Our Father Made Wings
by Joshua Young
When my father woke us, his shirt was drenched in sweat, his brow damp, his hair slicked back. He said that an angel had appeared to him in the front room. He said that the angel wanted his sons to fly. He let us go back to sleep, but went outside and started building in the shed. He spent weeks crafting giant wings out of old bed sheets, tree branches, and duck feathers, and at the end of the month, he came back into our room and sewed the wings into our backs.
He commanded us to fly, but none of us could—we could barely walk with the weight of those things.
“It’s because you’re disbelievers,” he preached as he dragged each of us to the roof, and one by one, pushed us off, shouting “Fly! If you believe you will fly!” We always hit the ground before he could finish yelling. None of us flew, but on the sixth day of attempts, my older brother’s wings flapped when a gust of wind snaked through our property, and he became the focus of my father’s obsession. That night at diner, my father filled my older brother’s plate with food and told us that—if we could believe—we could eat like kings.
We watched our brother eat, as we ate.
My father stood behind my brother, leaning in to take bites, pointing his knife at us when he wasn’t using it. He said “Believe like your brother and you will fly,” his mouth stuffed full of chicken and potatoes, “but you brats just don’t want to believe or you’re incapable of it. Your brother though,” patting my brother’s shoulders, “he believed and that allowed his wings to flap.”
“It was the wind,” I said. I wanted what my brother was eating.
“It was belief in God.”
“It was the wind,” I said again. I didn’t care what my father would do. I wanted my brother’s lump of potatoes and gravy. Then I saw my brother’s eyes. He didn’t want the food or the attention. He wished that gust of wind never came.
My father rose with his fork held like a knife, but calmly said, “It was your brother who believed.”
My brother said, “I believed.”
Still looking at my brother, I didn’t notice that my father had come for me. He grabbed me by the shirt and said, “Your lack of belief disgusts me. Heathen. How did you come from my seed? I bet that Devil’s bouncing around in your gut, because you let him in. I don’t care where the Devil resides in you, you will obey and respect your father.” My father put the fork on the table and slowly rose his hand to hit me.
My brother screamed.
I wrenched myself from my father’s grip and we toppled to the floor. When I looked up, my brother was above us. It looked as though he was hovering above the table, wings flapping.
“It was the wind,” my brother yelled. “Leave him alone.”
I didn’t see my brother fly again, but my father kept taking him to the roof. On Saturday, he told us that belief had gone dormant and the only way to wake it up was a test. He led my brother out the pickup.

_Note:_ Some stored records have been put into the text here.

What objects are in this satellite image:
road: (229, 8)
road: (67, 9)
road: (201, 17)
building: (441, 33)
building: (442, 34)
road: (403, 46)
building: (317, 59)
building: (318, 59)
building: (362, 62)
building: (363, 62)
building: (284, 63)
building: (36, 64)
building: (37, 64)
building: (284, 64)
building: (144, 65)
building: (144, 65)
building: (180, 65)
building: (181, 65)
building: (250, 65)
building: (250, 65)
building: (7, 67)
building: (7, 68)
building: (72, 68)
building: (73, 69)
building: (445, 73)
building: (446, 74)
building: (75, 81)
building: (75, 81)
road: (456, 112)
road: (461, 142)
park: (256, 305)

I ran out to the truck. “He wants to see if I can fly over the quarry,” my broth said.
I didn’t argue. Fear didn’t swell up in me. as they drove off. I could see my brother actually doing it. I believed he could.

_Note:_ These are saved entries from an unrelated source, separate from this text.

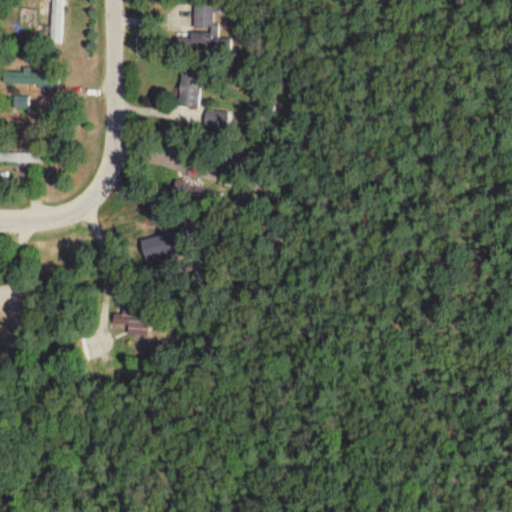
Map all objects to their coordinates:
road: (153, 14)
building: (205, 19)
building: (56, 21)
road: (116, 50)
building: (26, 80)
road: (74, 88)
building: (190, 92)
road: (155, 104)
building: (220, 122)
road: (145, 150)
building: (22, 159)
road: (91, 190)
road: (138, 195)
building: (201, 196)
building: (172, 249)
road: (19, 263)
road: (107, 268)
road: (114, 283)
building: (136, 324)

As the sun set we saw the pickup moving back up the hill with only one person inside, and I imagined my brother flying over the quarry, then falling into the dark. But when the truck stopped in front of our house, our brother got out. He wasn’t wearing his wings. They had been stuffed into back of the pickup. His shirt was stretched and there were long smears of blood on the front and big streaks on the back. He had feathers plastered to different parts of him and his hands were stained red.
“Where’s Dad?” my younger brother asked.
My oldest brother didn’t answer, only turned us around and gently started to unstitch the wings from our backs.